Chiffres chocs, réponse radicale. Frontex, l'agence européenne pour la surveillance des frontières, dévoilait le 4 mars que les «franchissements illégaux» ont triplé entre 2013 et 2014. Face à cet afflux, l'Europe semble tentée de verrouiller ses frontières extérieures. Catherine de Wenden, directrice de recherche au Centre d'études et de recherches internationales (CERI), spécialiste des migrations commente la situation.
Pourquoi cet afflux de migrants illégaux en Europe?
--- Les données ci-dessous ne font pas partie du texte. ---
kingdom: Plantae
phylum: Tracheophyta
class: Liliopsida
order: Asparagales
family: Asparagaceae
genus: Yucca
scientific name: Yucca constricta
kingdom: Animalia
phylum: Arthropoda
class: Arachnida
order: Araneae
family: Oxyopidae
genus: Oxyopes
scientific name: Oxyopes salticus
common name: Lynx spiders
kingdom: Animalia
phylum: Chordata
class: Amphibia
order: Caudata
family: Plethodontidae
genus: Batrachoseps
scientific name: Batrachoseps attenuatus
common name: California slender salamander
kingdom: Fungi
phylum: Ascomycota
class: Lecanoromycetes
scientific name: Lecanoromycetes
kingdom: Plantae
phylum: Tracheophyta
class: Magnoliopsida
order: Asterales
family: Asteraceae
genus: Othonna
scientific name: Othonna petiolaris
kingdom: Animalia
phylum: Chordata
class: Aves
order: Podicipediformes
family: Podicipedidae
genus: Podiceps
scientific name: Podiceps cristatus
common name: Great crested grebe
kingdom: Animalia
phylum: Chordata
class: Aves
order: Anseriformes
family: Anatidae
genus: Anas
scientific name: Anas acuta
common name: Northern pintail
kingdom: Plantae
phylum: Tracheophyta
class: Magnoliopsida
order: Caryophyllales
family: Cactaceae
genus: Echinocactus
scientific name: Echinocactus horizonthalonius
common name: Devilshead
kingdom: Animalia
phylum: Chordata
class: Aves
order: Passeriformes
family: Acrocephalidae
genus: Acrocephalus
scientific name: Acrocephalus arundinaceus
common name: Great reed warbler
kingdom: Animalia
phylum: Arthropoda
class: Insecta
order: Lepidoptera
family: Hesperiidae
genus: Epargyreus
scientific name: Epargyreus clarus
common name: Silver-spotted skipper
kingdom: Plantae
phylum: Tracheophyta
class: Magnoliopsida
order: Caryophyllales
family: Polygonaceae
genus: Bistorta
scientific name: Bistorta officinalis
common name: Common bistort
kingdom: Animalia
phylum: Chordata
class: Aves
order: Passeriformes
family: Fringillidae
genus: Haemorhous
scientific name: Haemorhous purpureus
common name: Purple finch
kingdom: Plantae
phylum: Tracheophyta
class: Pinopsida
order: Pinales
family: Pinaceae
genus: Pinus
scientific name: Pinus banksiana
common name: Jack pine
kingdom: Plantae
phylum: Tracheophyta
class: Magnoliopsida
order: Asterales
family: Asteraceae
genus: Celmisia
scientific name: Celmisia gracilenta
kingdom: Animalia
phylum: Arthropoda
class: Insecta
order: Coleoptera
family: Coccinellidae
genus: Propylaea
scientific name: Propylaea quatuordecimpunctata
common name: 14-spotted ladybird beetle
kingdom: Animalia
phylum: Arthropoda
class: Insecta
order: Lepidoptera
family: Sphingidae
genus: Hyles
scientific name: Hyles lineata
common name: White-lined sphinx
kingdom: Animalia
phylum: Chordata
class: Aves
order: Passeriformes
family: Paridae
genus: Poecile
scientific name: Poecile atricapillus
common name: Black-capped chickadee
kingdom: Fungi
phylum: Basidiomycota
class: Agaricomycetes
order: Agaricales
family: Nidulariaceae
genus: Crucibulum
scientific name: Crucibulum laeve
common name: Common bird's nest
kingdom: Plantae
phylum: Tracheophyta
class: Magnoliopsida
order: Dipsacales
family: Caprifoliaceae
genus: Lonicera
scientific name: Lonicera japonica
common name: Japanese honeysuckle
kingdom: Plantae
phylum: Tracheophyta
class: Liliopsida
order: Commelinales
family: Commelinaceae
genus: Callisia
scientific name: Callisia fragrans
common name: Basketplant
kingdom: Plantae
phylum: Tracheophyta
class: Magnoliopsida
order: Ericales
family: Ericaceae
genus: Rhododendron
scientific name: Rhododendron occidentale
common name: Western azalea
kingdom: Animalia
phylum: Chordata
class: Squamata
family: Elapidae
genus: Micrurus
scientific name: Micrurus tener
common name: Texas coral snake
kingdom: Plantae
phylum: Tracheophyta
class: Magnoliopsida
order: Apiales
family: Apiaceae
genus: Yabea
Les crises aux portes de l’Europe se sont multipliées: Irak, Afghanistan, Syrie, mais aussi la corne de l’Afrique (Somalie, Erythrée). Les portes d’entrées se sont diversifiées: le sud de l’Espagne, l’île italienne de Lampedusa, la Grèce, Malte… Autre changement: des pays tampons, qui contrôlaient les frontières pour le compte de l’Europe, sont devenus des passoires, comme la Libye. De même, le pourtour méditerranéen, notamment la Turquie et le Maroc font face à un afflux massif de migrants et n’arrivent plus à filtrer.
Est-ce que l’Europe peut faire face à cet afflux?
Elle n’a pas les bons instruments. En Méditerranée, l’opération Mare Nostrum [qui a permis de sauver 150.000 personnes en un an] ne suffit pas pour porter secours à ces migrants qui risquent la noyade. Il y aura de plus en plus de morts si on continue comme ça. Et ce flux migratoires va poursuivre sa hausse. Avec l’extension de la zone d’influence de Daesh, encore plus d’habitants du Moyen-Orient vont se mettre en route.
Est-ce que les choses changent justement?
Ce qui évolue, c’est la volonté politique interne dans des pays européens. La montée de l’extrême droite, notamment dans le nord du continent, a un rôle essentiel dans la fermeture des frontières. Mais cela fait vingt-cinq ans qu’on tente de réduire l’immigration. Et ces chiffres prouvent que les restrictions ne servent à rien. La grande erreur de l’Europe, c’est de croire que cette politique dissuasive a un impact sur la volonté de partir. Les migrants fuient des catastrophes, des guerres, la faim, ils ne regardent pas s’il y a des visas ou non…
Comment alors mieux gérer les flux migratoires?
Il faut que les pays de départ se portent mieux, et ça ne se règle pas avec des grillages et des contrôles. Quand un pays envahit l’Irak ou l’Afghanistan, impose un embargo à l’Iran, cela génère des drames pour les populations locales et donc des déplacements. Souvent dans les pays voisins. Sur les 4 millions de Syriens qui ont quitté leur pays, 1,5 million se sont installés en Turquie et 1,5 million au Liban et en Jordanie. Plutôt que de bloquer le passage à des personnes, essayons de négocier la paix. Et d’assortir notre aide financière et nos relations économiques de conditions liées aux flux migratoires. Un pays, s’il est mal géré, gangréné par la corruption, s’il n’offre aucune perspective à sa jeunesse, ne devrait pas faire partie de nos partenaires commerciaux. L’Europe doit prévoir ces flux au lieu de les subir.
L’Europe est-elle en train de construire une politique migratoire plus cohérente?
Non. Certains pays, notamment du sud de l’Europe, qui sont le plus directement concernés par l’afflux de sans-papiers, se montrent plus généreux que d’autres comme la Suède.
Pourtant, l’Europe a besoin de cet apport de main-d’œuvre…
C’est toute la question. Si l’Europe ne peut pas accueillir tous les migrants, elle a tout de même besoin de forces vives pour des raisons démographiques. C’est un continent qui vieillit. Mais on fait face à un gâchis énorme: des personnes diplômées attendent des années une régularisation, souvent avec un emploi sous-qualifié. Pendant ce temps, elles sont moins payées, consomment peu et ne valorisent pas leurs compétences. Mieux vaudrait troquer cette frilosité contre une générosité pour mieux utiliser ce potentiel.